Top of DATA FOR THIS TASK

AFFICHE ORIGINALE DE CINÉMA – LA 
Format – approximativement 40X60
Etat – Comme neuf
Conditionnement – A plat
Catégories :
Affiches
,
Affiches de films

Bottom of DATA FOR THIS TASK

• [WORK ITEM]: Reproduce every line of the listing above, word for word and in the same order.

• [TASK RESULT]:
AFFICHE ORIGINALE DE CINÉMA – LA 
Format – approximativement 40X60
Etat – Comme neuf
Conditionnement – A plat
Catégories :
Affiches
,
Affiches de films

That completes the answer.